My reason for volunteering in South Africa was to introduce a new program to the HOPE Centre: VSL, which stands for Village Savings and Loans. VSL is an economic strengthening methodology that helps people save money, make profit on their savings, and take out loans. Groups of 8-15 people are formed and HOPE trains them on the methodology throughout a cycle (about 1 year.) Each group also elects a Health Activist we train on varying applicable health matters (ex: diabetes, nutrition, diarrhea, HIV, etc.) They, in return, provide the newly learned health education to their group. At the end of the cycle, the group’s money is shared out proportionally, based on how much each person saved, and they then have the opportunity to continue with a new cycle in which they will be able to operate independently. VSL offers a form of insurance in places where people often do not have money stored away for a rainy day. We hope the program will complement our existing ambitions of improving people’s health and access to health care, thus continuing to increase their standard of living.
It’s hard for me to believe that my two week volunteer mission in South Africa has come to a close. The saying “Find a job you love and you’ll never work a day in your life” has never seemed more valid.
This trip has made me think very soulfully about life and our purpose on earth. Life is a blessing; it is a confusing gift we must all sort out. At the end of the day, I always return to a phrase I was raised with: tikkun olam (pronounced tee-koon oh-lohm.) It is a Hebrew saying, meaning “repairing the world” or “making the world a better place.” My experience in South Africa has reinforced my passion for acting on this central belief. There is such a wide disparity in the world, whether you come from a country that provides a myriad of opportunities for its citizens, such as the United States, or from a township in a country where there are few opportunities for most of citizens, like Zandspruit - the relativity is poignant.

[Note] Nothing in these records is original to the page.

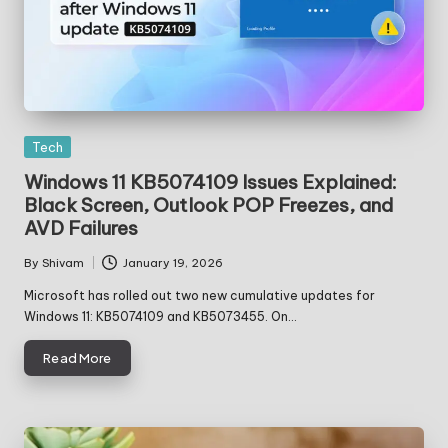
Posted
Tech
in
Windows 11 KB5074109 Issues Explained:
Black Screen, Outlook POP Freezes, and
AVD Failures
By
Shivam
January 19, 2026
Posted
by
Microsoft has rolled out two new cumulative updates for
Windows 11: KB5074109 and KB5073455. On…
Read More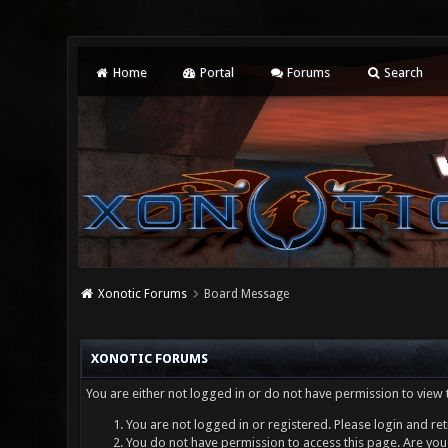
Home
Portal
Forums
Search
Xonotic Forums
Board Message
XONOTIC FORUMS
You are either not logged in or do not have permission to view 
You are not logged in or registered. Please login and ret
You do not have permission to access this page. Are you 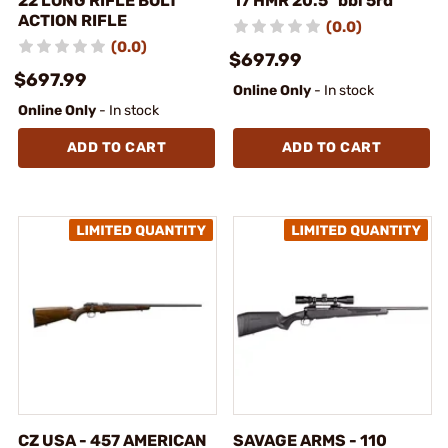
22 LONG RIFLE BOLT
17 HMR 20.5" bbl 5rd
ACTION RIFLE
(0.0)
(0.0)
$697.99
$697.99
Online Only
- In stock
Online Only
- In stock
ADD TO CART
ADD TO CART
CZ USA - 457 AMERICAN
SAVAGE ARMS - 110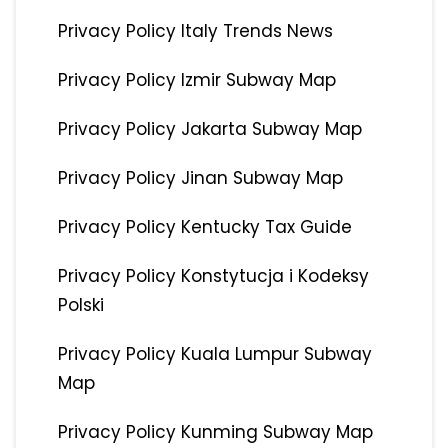
Privacy Policy Italy Trends News
Privacy Policy Izmir Subway Map
Privacy Policy Jakarta Subway Map
Privacy Policy Jinan Subway Map
Privacy Policy Kentucky Tax Guide
Privacy Policy Konstytucja i Kodeksy
Polski
Privacy Policy Kuala Lumpur Subway
Map
Privacy Policy Kunming Subway Map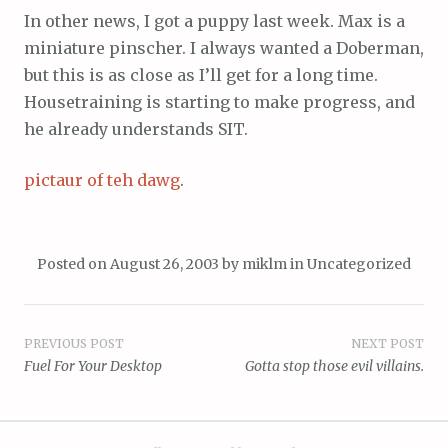
In other news, I got a puppy last week. Max is a
miniature pinscher. I always wanted a Doberman,
but this is as close as I’ll get for a long time.
Housetraining is starting to make progress, and
he already understands SIT.
pictaur of teh dawg
.
Posted on
August 26, 2003
by
miklm
in
Uncategorized
Post
PREVIOUS POST
NEXT POST
Fuel For Your Desktop
Gotta stop those evil villains.
navigation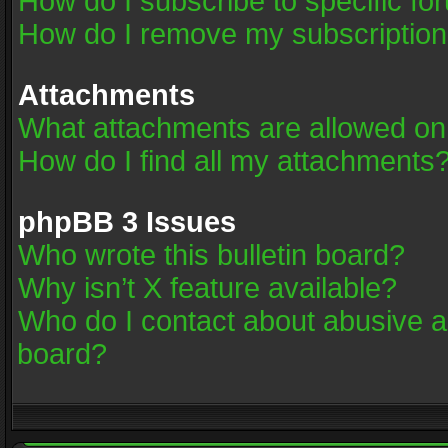
How do I subscribe to specific fo
How do I remove my subscriptio
Attachments
What attachments are allowed on
How do I find all my attachments
phpBB 3 Issues
Who wrote this bulletin board?
Why isn’t X feature available?
Who do I contact about abusive an
board?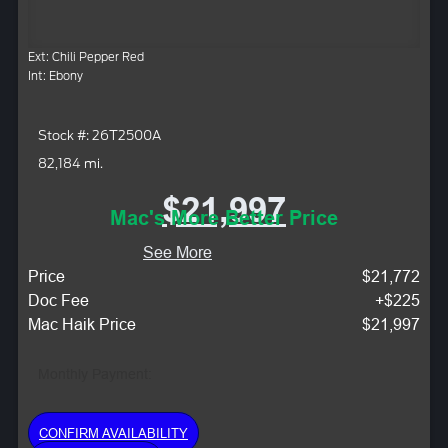
Ext: Chili Pepper Red
Int: Ebony
Stock #: 26T2500A
82,184 mi.
$21,997
Mac's More Better Price
See More
Price
$21,772
Doc Fee
+$225
Mac Haik Price
$21,997
Monthly Payment:
CONFIRM AVAILABILITY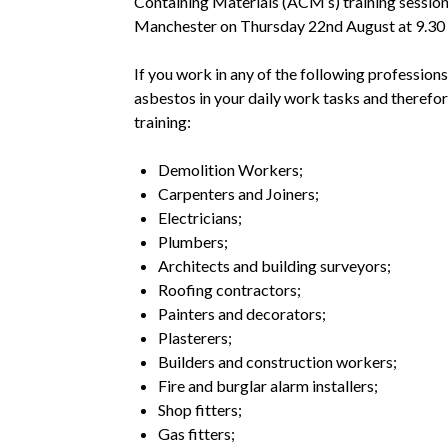
Containing Materials (ACM’s) training session 
Manchester on Thursday 22nd August at 9.30 
If you work in any of the following profession
asbestos in your daily work tasks and therefo
training:
Demolition Workers;
Carpenters and Joiners;
Electricians;
Plumbers;
Architects and building surveyors;
Roofing contractors;
Painters and decorators;
Plasterers;
Builders and construction workers;
Fire and burglar alarm installers;
Shop fitters;
Gas fitters;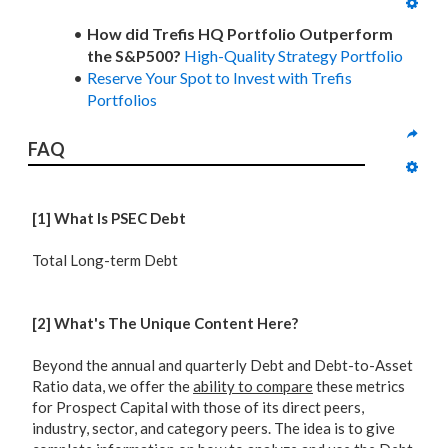
How did Trefis HQ Portfolio Outperform
the S&P500?
High-Quality Strategy Portfolio
Reserve Your Spot to Invest with Trefis
Portfolios
FAQ
[1] What Is PSEC Debt
Total Long-term Debt
[2] What's The Unique Content Here?
Beyond the annual and quarterly Debt and Debt-to-Asset
Ratio data, we offer the
ability to compare
these metrics
for Prospect Capital with those of its direct peers,
industry, sector, and category peers. The idea is to give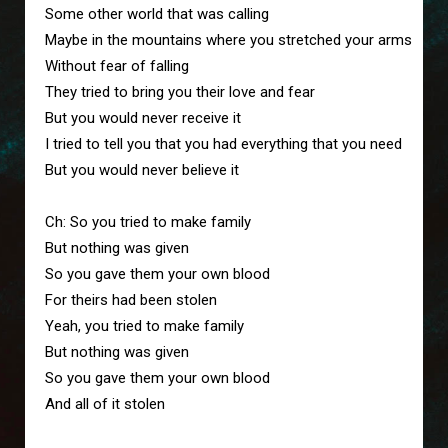
Some other world that was calling

Maybe in the mountains where you stretched your arms

Without fear of falling

They tried to bring you their love and fear

But you would never receive it

I tried to tell you that you had everything that you need

But you would never believe it

Ch: So you tried to make family

But nothing was given

So you gave them your own blood

For theirs had been stolen

Yeah, you tried to make family

But nothing was given

So you gave them your own blood

And all of it stolen
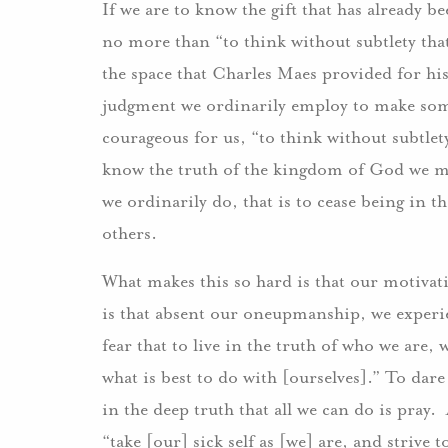
If we are to know the gift that has already b
no more than “to think without subtlety that
the space that Charles Maes provided for his
judgment we ordinarily employ to make some
courageous for us, “to think without subtlety
know the truth of the kingdom of God we m
we ordinarily do, that is to cease being in t
others.
What makes this so hard is that our motivat
is that absent our oneupmanship, we experie
fear that to live in the truth of who we are, 
what is best to do with [ourselves].” To dare
in the deep truth that all we can do is pray
“take [our] sick self as [we] are, and strive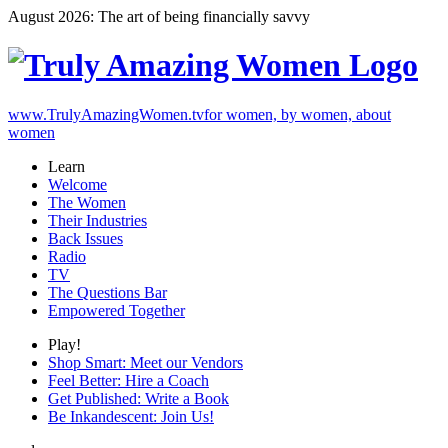
August 2026: The art of being financially savvy
www.TrulyAmazingWomen.tv
for women, by women, about
women
Learn
Welcome
The Women
Their Industries
Back Issues
Radio
TV
The Questions Bar
Empowered Together
Play!
Shop Smart: Meet our Vendors
Feel Better: Hire a Coach
Get Published: Write a Book
Be Inkandescent: Join Us!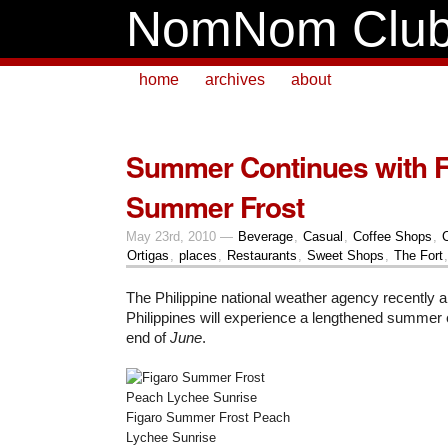
NomNom Clu
home
archives
about
Summer Continues with F
Summer Frost
May 23rd, 2010 —
Beverage
,
Casual
,
Coffee Shops
,
Ortigas
,
places
,
Restaurants
,
Sweet Shops
,
The Fort
The Philippine national weather agency recently 
Philippines will experience a lengthened summer
end of
June
.
Figaro Summer Frost Peach
Lychee Sunrise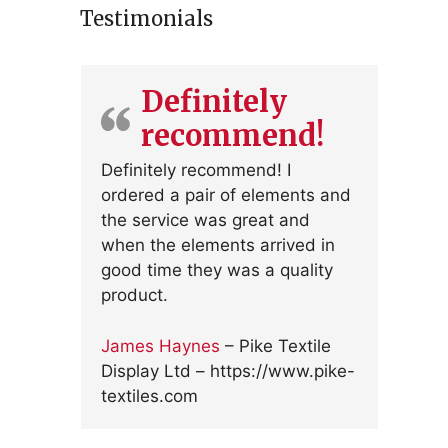
Testimonials
Definitely
recommend!
Definitely recommend! I
ordered a pair of elements and
the service was great and
when the elements arrived in
good time they was a quality
product.
James Haynes
– Pike Textile
Display Ltd – https://www.pike-
textiles.com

Acts of kindness and a common HOPE for a brighter tomorrow can make all the difference in the world. As Americans, we get so caught up in our “first world problems.” I, myself, have been known to complain when the air conditioning is broken or a restaurant has overcooked my steak. In Zandspruit, a place where most homes are simple tin shacks and the bulk of families cannot afford to eat three meals a day, people hold their heads up high and walk with smiles stretching across their faces. These people laugh often and relish in the beauty of the little things.
Before I left South Africa, Tsholofelo (our field officer)and I hosted an interest meeting to introduce the Village Savings and Loans (VSL) concept to the community. A man named David Nesengani attended. He is a pastor from Healing World Ministries here in Zandspruit. His stoic presence was heart-warming as he sat through our meeting, front and center, expressing his gratitude in careful English. “Your work here truly makes a difference in people's lives.,” he said. “This is what is important. It is about people coming together and working together to better ourselves. Project HOPE is a very fine organization and the people will be very grateful for your work. I encourage you to have more one-on-one sessions about VSL with people because it is such a good thing.”
Another person named Solomon attended the meeting with his wife, Dorah. He spoke of forming a VSL group comprised of pensioners to help them manage their money, since they only get paid once a month. He told Tsholofelo in Sepedi, “thank you for bringing such a program to Zandspruit. It will help us pensioners to manage our money.”
This, my friends, is what it is all about! Project HOPE touches lives. We bring HOPE and opportunity to places where it is difficult to find. I have never felt more proud to be a Hopie.